■ DATA FOR THE TASK:

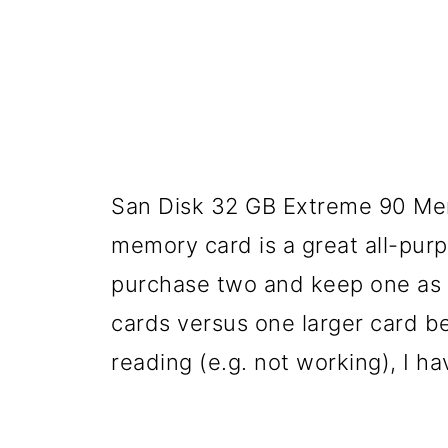
San Disk 32 GB Extreme 90 Mem
memory card is a great all-purpo
purchase two and keep one as a
cards versus one larger card be
reading (e.g. not working), I ha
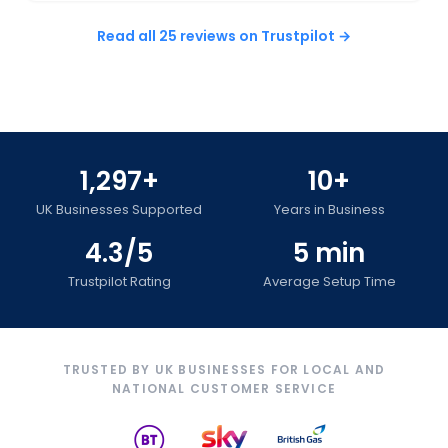
Read all 25 reviews on Trustpilot →
1,297+
10+
UK Businesses Supported
Years in Business
4.3/5
5 min
Trustpilot Rating
Average Setup Time
TRUSTED BY UK BUSINESSES FOR LOCAL AND
NATIONAL CUSTOMER SERVICE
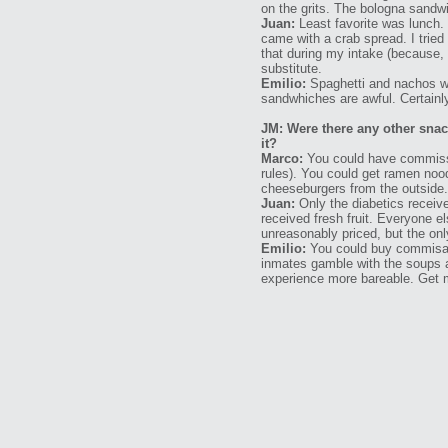
on the grits. The bologna sandw
Juan:
Least favorite was lunch
came with a crab spread. I tried 
that during my intake (because,
substitute.
Emilio:
Spaghetti and nachos we
sandwhiches are awful. Certainly 
JM: Were there any other sna
it?
Marco:
You could have commissar
rules). You could get ramen noo
cheeseburgers from the outside.
Juan:
Only the diabetics receiv
received fresh fruit. Everyone 
unreasonably priced, but the onl
Emilio:
You could buy commisary
inmates gamble with the soups 
experience more bareable. Get m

■ TASK TO CARRY OUT: Once the line with "You could have commissar" is found, write out that line and every one after it through the last line of the records, exactly and with nothing else.

■ SOLVED EXERCISE:
You could have commissar
rules). You could get ramen noo
cheeseburgers from the outside.
Juan:
Only the diabetics receiv
received fresh fruit. Everyone 
unreasonably priced, but the onl
Emilio:
You could buy commisary
inmates gamble with the soups 
experience more bareable. Get m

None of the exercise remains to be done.